[DATA SECTION Boundary: Start]

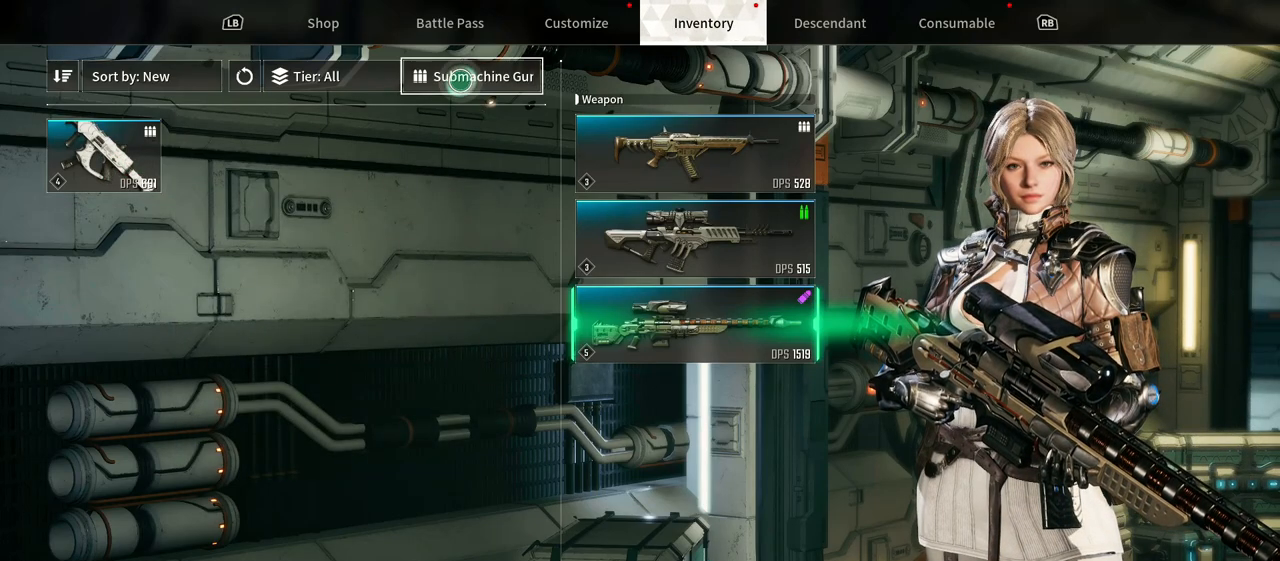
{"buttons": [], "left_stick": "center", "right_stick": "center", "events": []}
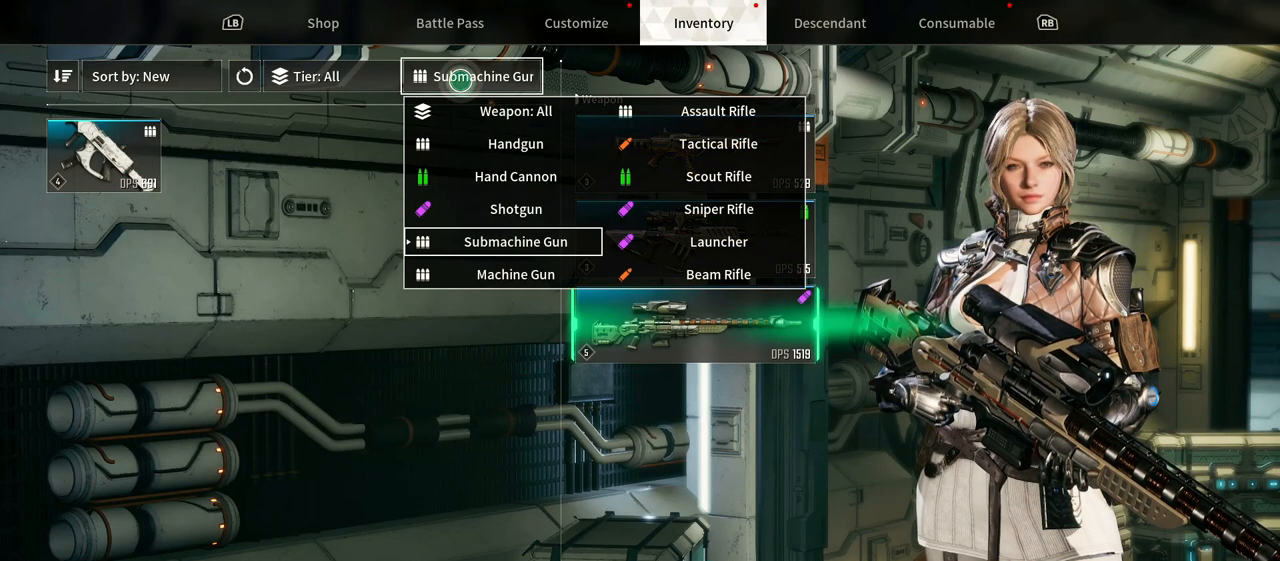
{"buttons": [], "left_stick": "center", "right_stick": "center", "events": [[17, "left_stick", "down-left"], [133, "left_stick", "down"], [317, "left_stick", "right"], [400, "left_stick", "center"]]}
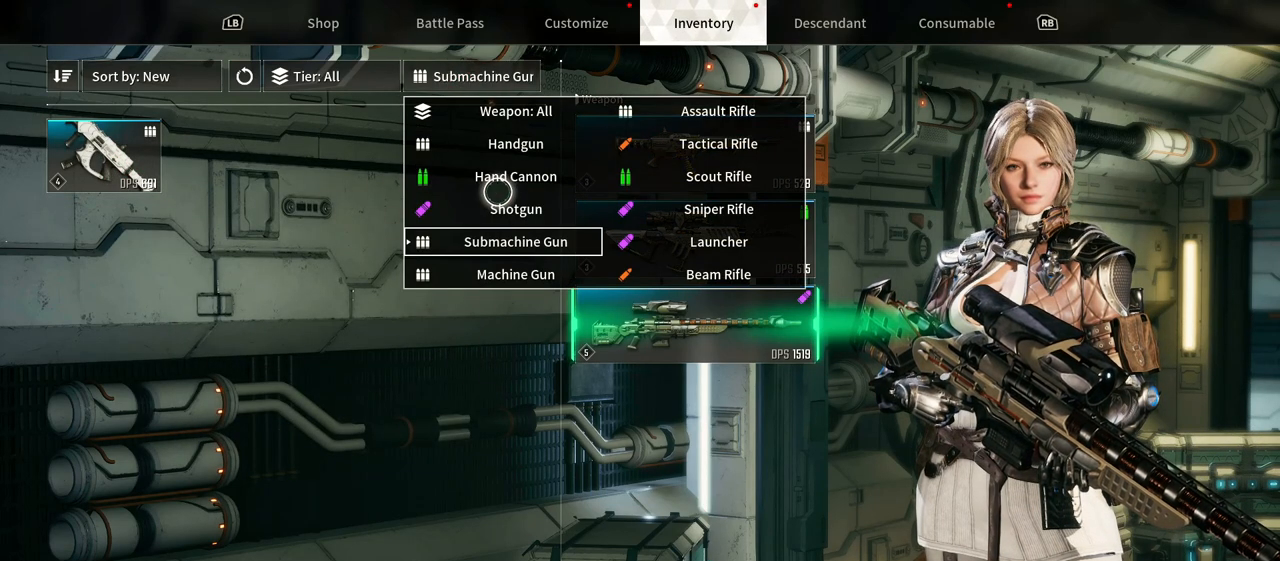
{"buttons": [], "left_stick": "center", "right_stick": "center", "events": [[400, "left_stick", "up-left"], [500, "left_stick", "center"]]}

[DATA SECTION Boundary: End]

# DIRECTIONS:
The preceding listing must be repeated exactly, with all images dropped.

# ANSWER SECTION:
{"buttons": [], "left_stick": "center", "right_stick": "center", "events": []}
{"buttons": [], "left_stick": "center", "right_stick": "center", "events": [[17, "left_stick", "down-left"], [133, "left_stick", "down"], [317, "left_stick", "right"], [400, "left_stick", "center"]]}
{"buttons": [], "left_stick": "center", "right_stick": "center", "events": [[400, "left_stick", "up-left"], [500, "left_stick", "center"]]}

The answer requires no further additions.